— WHAT YOU ARE ASKED TO DO —
Set down each line of the records once more, precisely, and omit the pictures.
————
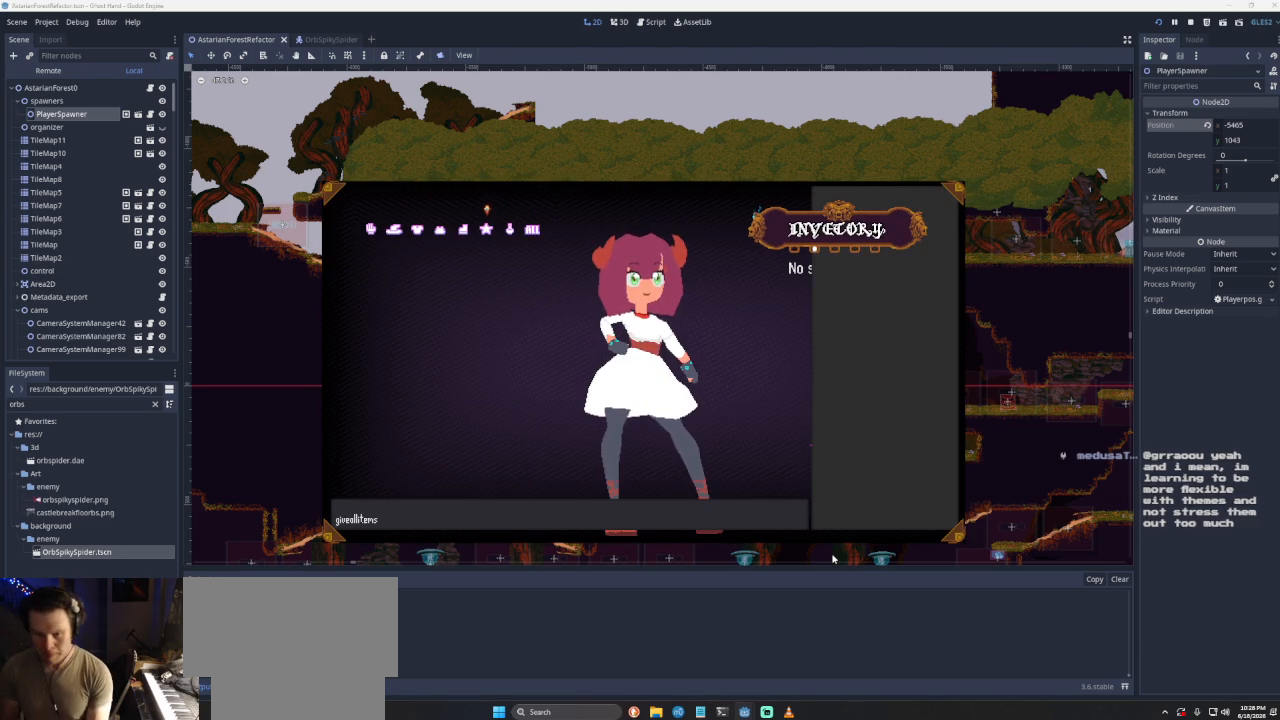
{"buttons": [], "left_stick": "center", "right_stick": "center", "events": []}
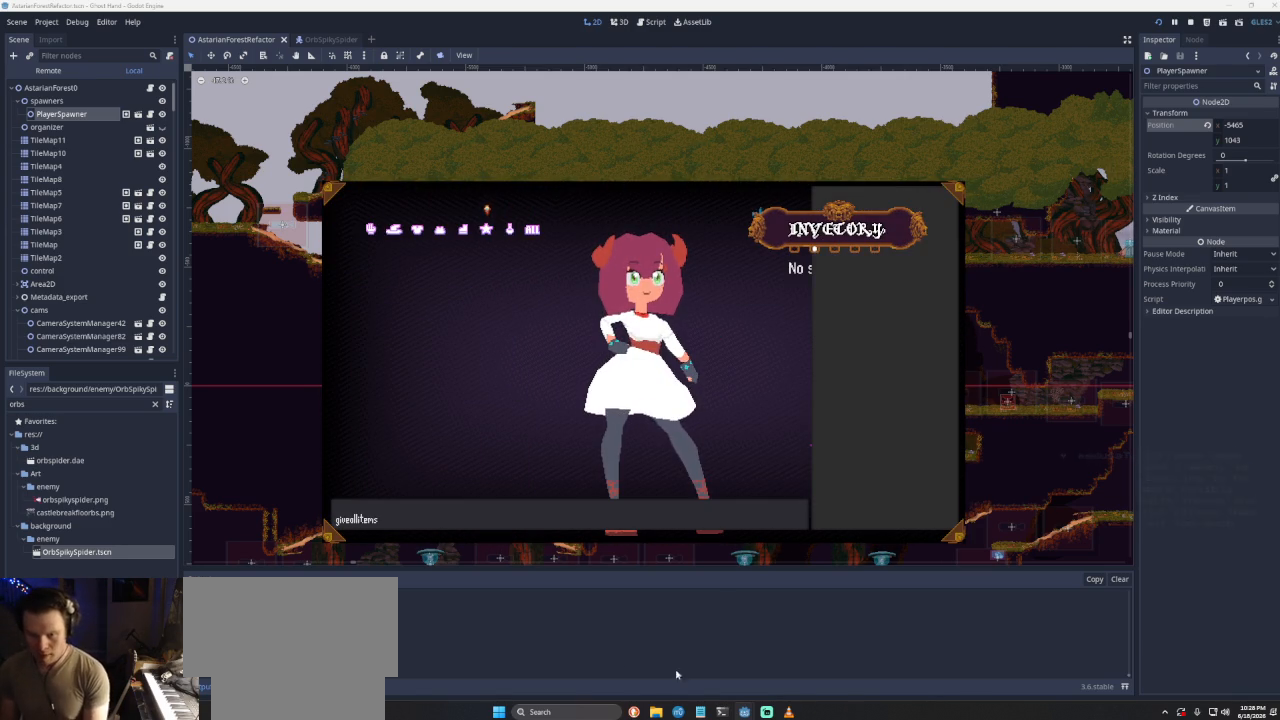
{"buttons": [], "left_stick": "center", "right_stick": "center", "events": []}
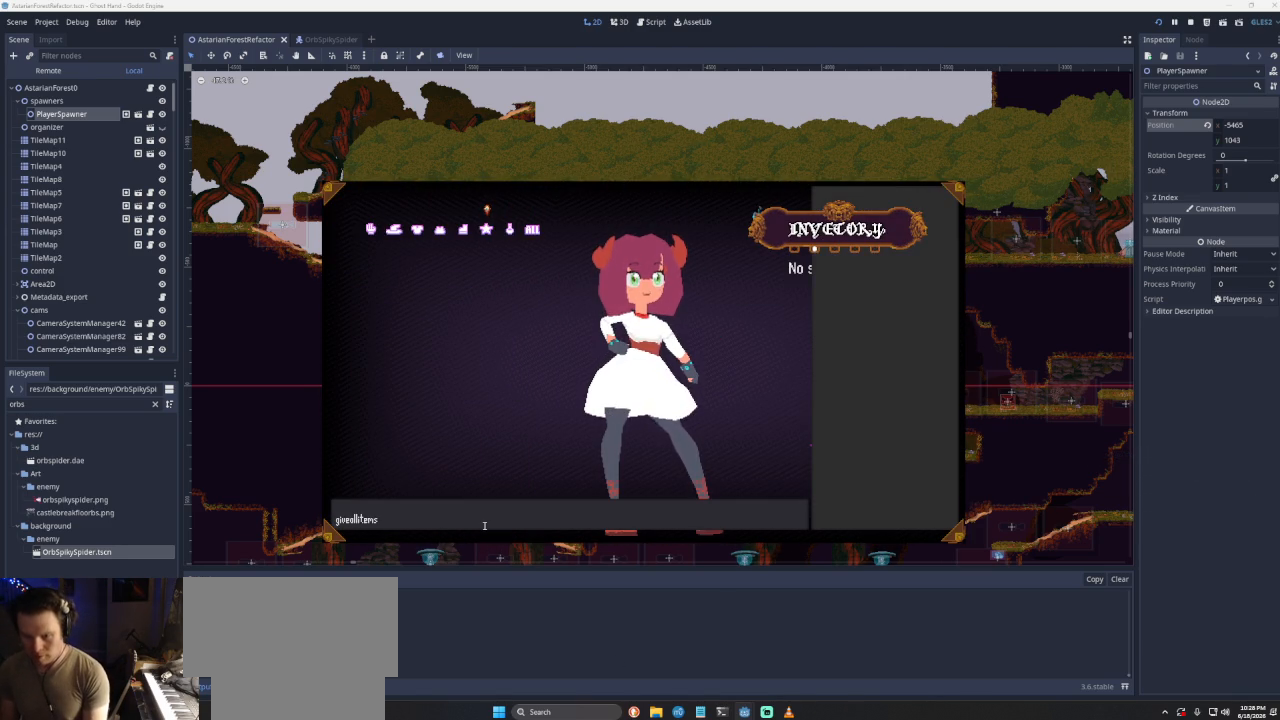
{"buttons": [], "left_stick": "center", "right_stick": "center", "events": []}
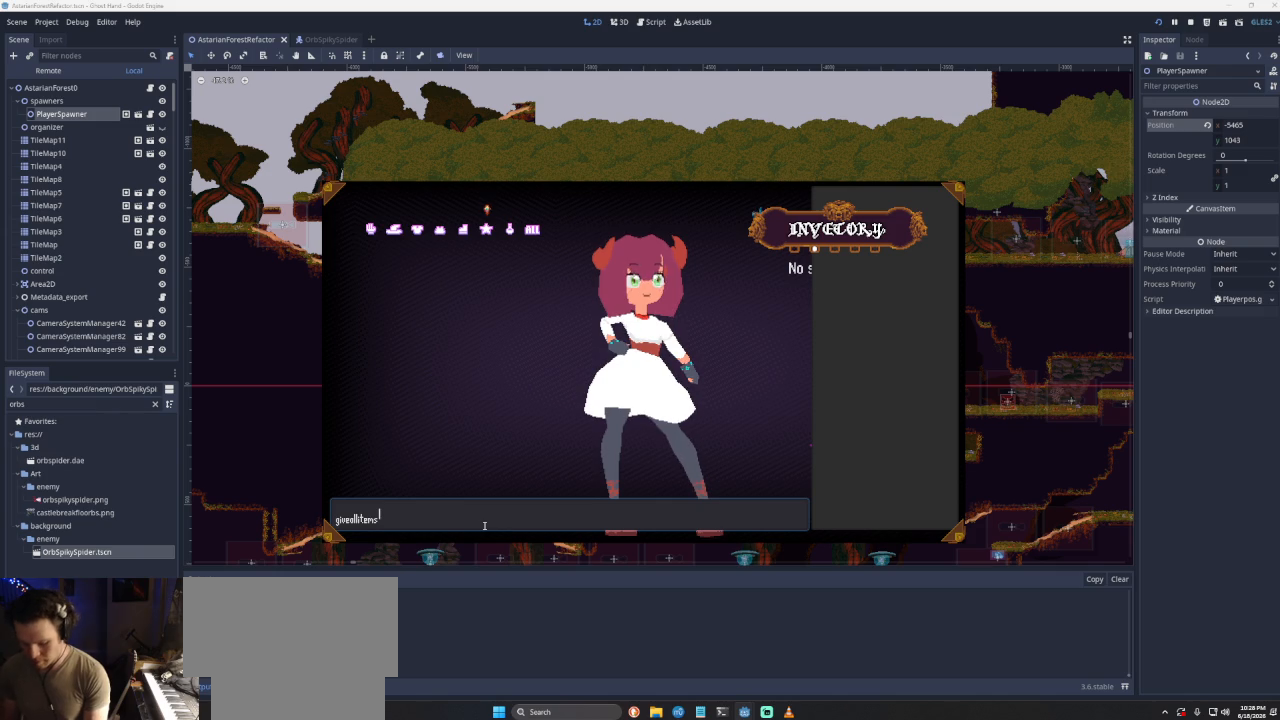
{"buttons": [], "left_stick": "center", "right_stick": "center", "events": []}
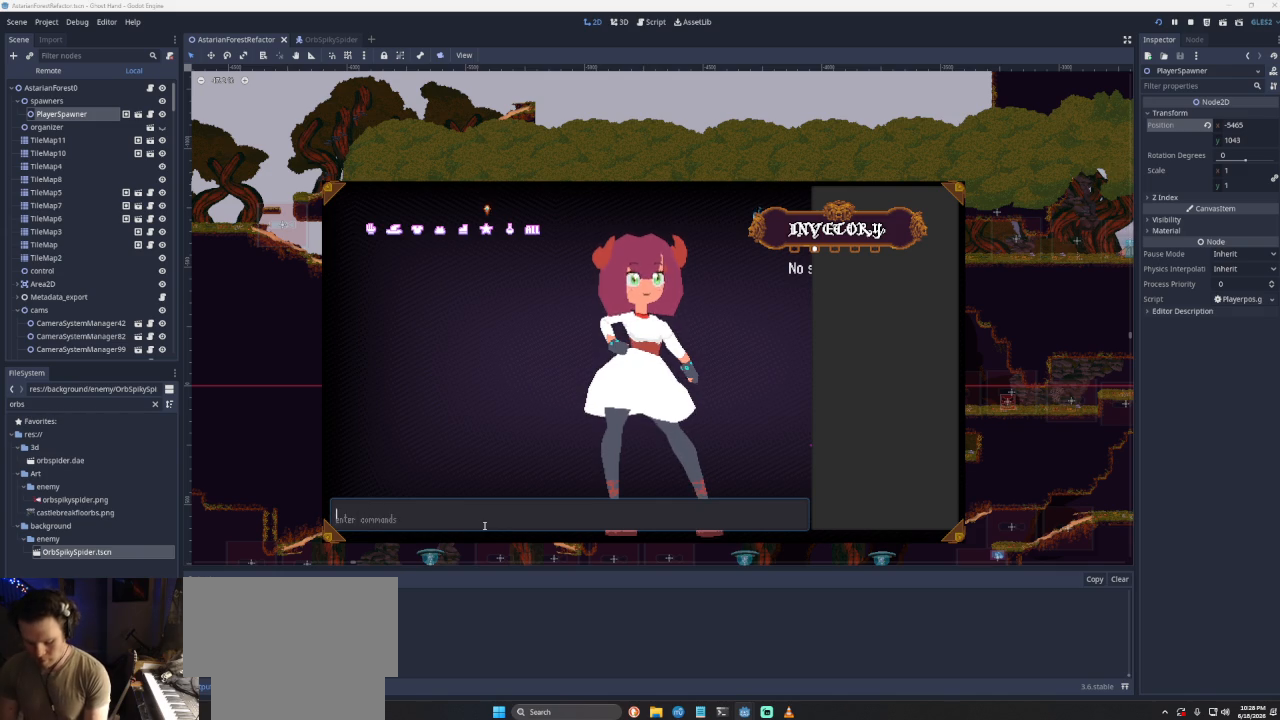
{"buttons": [], "left_stick": "center", "right_stick": "center", "events": []}
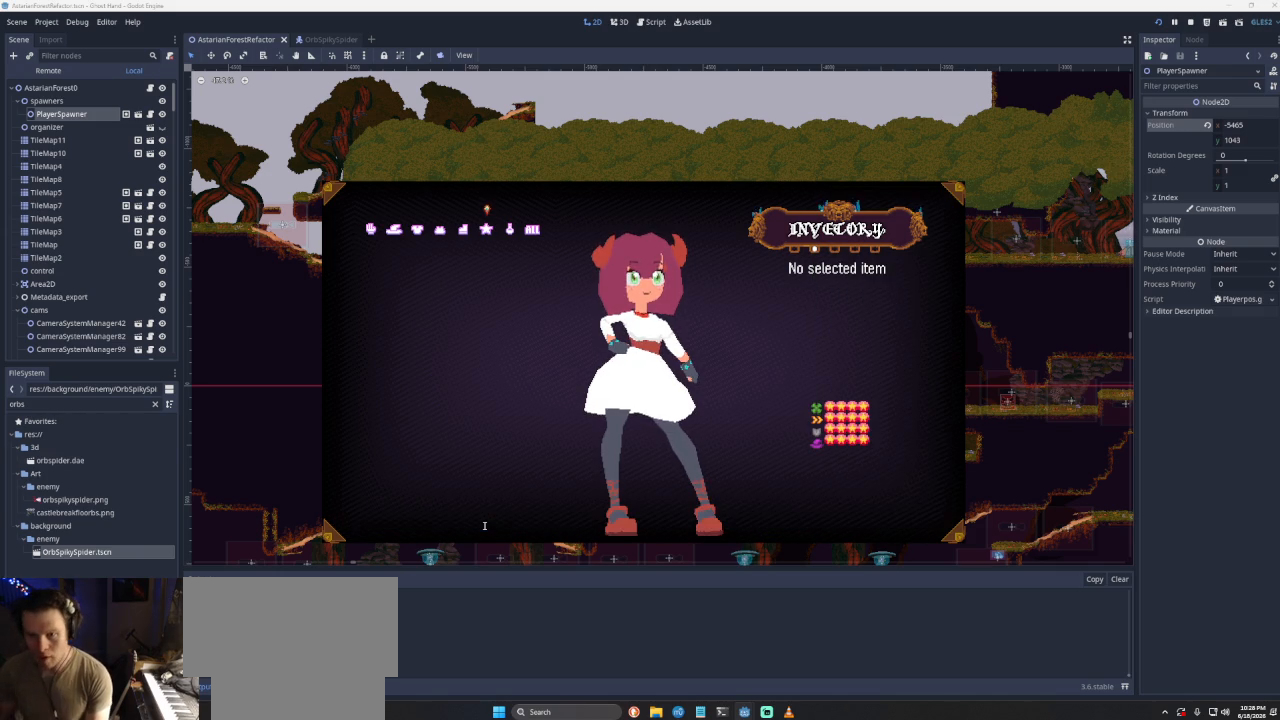
{"buttons": ["DPAD_RIGHT"], "left_stick": "center", "right_stick": "center", "events": [[433, "DPAD_RIGHT", "down"]]}
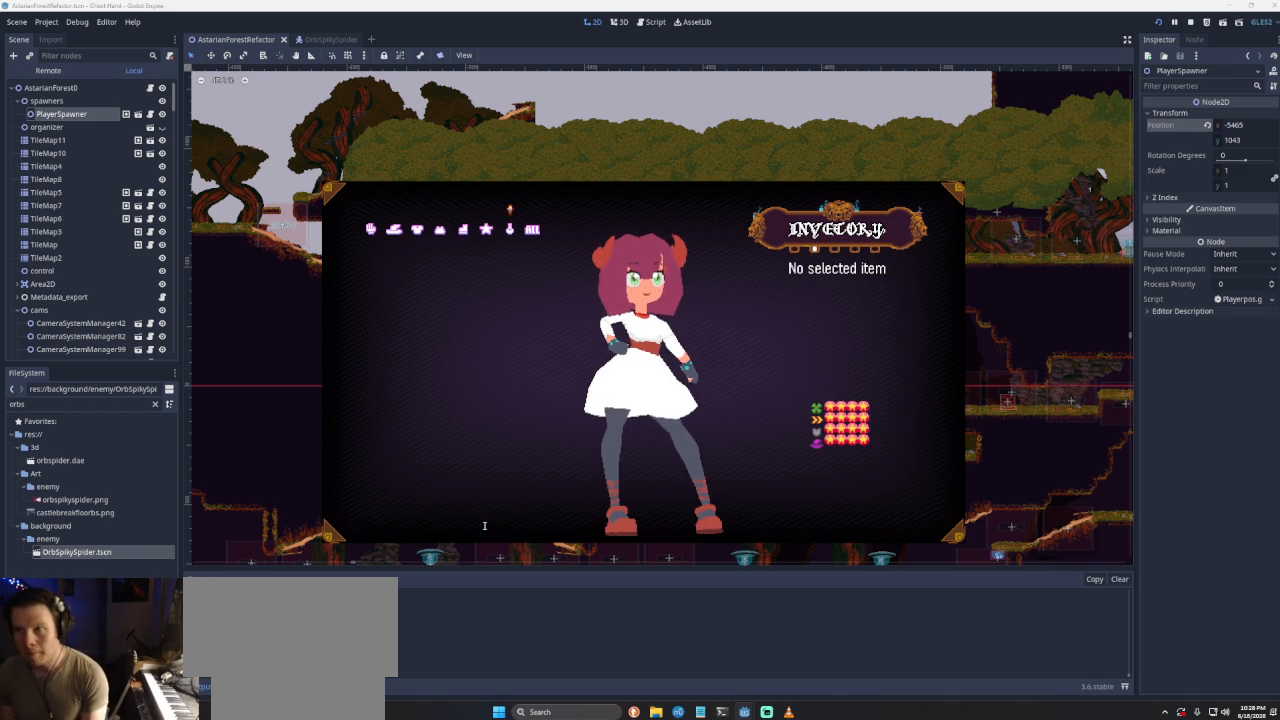
{"buttons": [], "left_stick": "center", "right_stick": "center", "events": [[67, "DPAD_RIGHT", "up"], [267, "SQUARE", "down"], [433, "SQUARE", "up"]]}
————
— EXERCISE ANSWER —
{"buttons": [], "left_stick": "center", "right_stick": "center", "events": []}
{"buttons": [], "left_stick": "center", "right_stick": "center", "events": []}
{"buttons": [], "left_stick": "center", "right_stick": "center", "events": []}
{"buttons": [], "left_stick": "center", "right_stick": "center", "events": []}
{"buttons": [], "left_stick": "center", "right_stick": "center", "events": []}
{"buttons": ["DPAD_RIGHT"], "left_stick": "center", "right_stick": "center", "events": [[433, "DPAD_RIGHT", "down"]]}
{"buttons": [], "left_stick": "center", "right_stick": "center", "events": [[67, "DPAD_RIGHT", "up"], [267, "SQUARE", "down"], [433, "SQUARE", "up"]]}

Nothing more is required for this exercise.